Joad’s dark quiet eyes became amused as he stared along the road.
The driver waited and glanced uneasily over.
At last Joad’s long upper lip grinned up from his teeth and he chuckled silently, his chest jerked with the chuckles.
“You sure took a hell of a long time to get to it, buddy.”
The driver did not look over.
“Get to what?
How do you mean?”
Joad’s lips stretched tight over his long teeth for a moment, and he licked his lips like a dog, two licks, one in each direction from the middle.
His voice became harsh.
“You know what I mean.
You give me a goin’-over when I first got in.
I seen you.”
The driver looked straight ahead, gripped the wheel so tightly that the pads of his palms bulged, and the backs of his hands paled.
Joad continued,
“You know where I come from.”
The driver was silent.
“Don’t you?” Joad insisted.
“Well—sure. That is—maybe.
But it ain’t none of my business.
I mind my own yard.
It ain’t nothing to me.” The words tumbled out now. “I don’t stick my nose in nobody’s business.” And suddenly he was silent and waiting.
And his hands were still white on the wheel.
A grasshopper flipped through the window and lighted on top of the instrument panel, where it sat and began to scrape its wings with its angled jumping legs.
Joad reached forward and crushed its hard skull-like head with his fingers, and he let it into the wind stream out the window.
Joad chuckled again while he brushed the bits of broken insect from his fingertips.
“You got me wrong, mister,” he said.
“I ain’t keepin’ quiet about it.
Sure I been in McAlester.
Been there four years.
Sure these is the clothes they give me when I come out.
I don’t give a damn who knows it.
An’ I’m goin’ to my old man’s place so I don’t have to lie to get a job.”
The driver said,
“Well—that ain’t none of my business.
I ain’t a nosy guy.”
“The hell you ain’t,” said Joad. “That big old nose of yours been stickin’ out eight miles ahead of your face.

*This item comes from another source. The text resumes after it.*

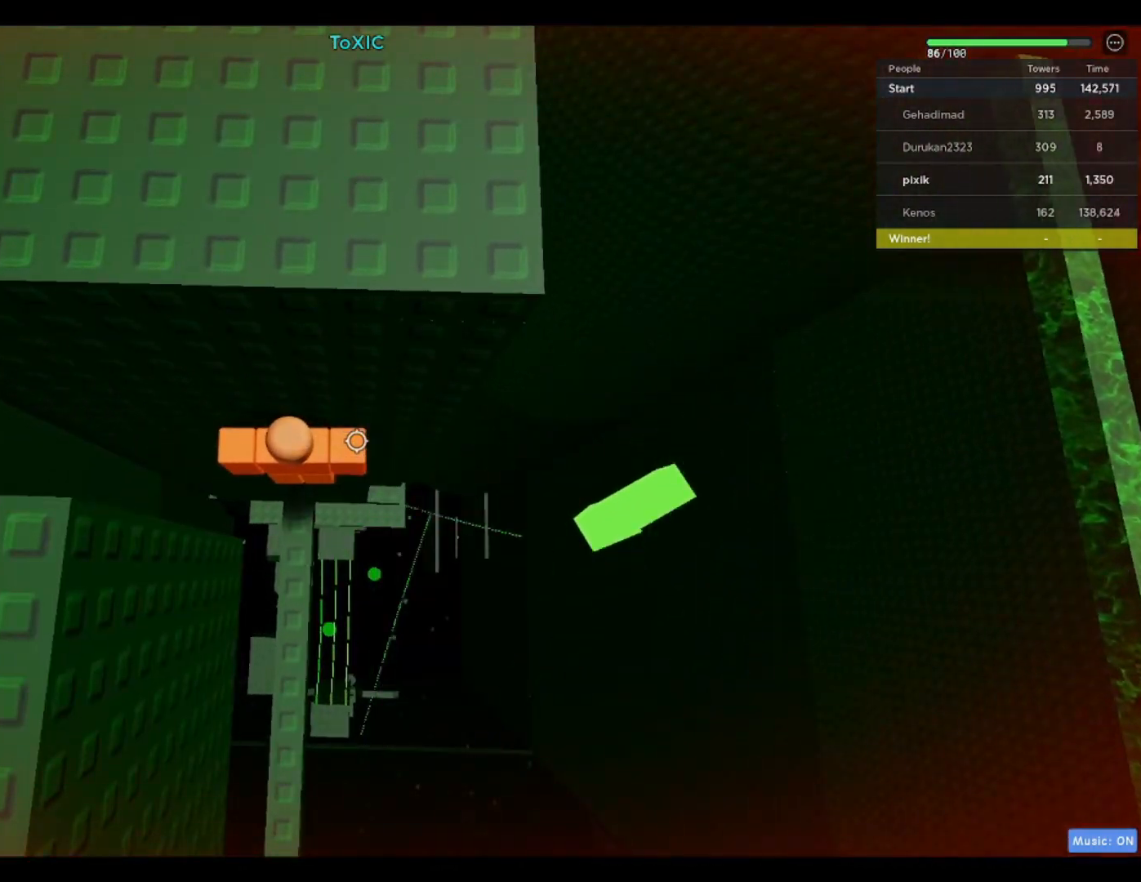
{"keys": ["s"], "events": [[100, "s", "down"]]}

You had that big nose goin’ over me like a sheep in a vegetable patch.”
The driver’s face tightened.
“You got me all wrong—” he began weakly.
Joad laughed at him.
“You been a good guy. You give me a lift.
Well, hell! I done time.
So what!
You want to know what I done time for, don’t you?”
“That ain’t none of my affair.”
“Nothin’ ain’t none of your affair except skinnin’ this here bull-bitch along, an’ that’s the least thing you work at.
Now look.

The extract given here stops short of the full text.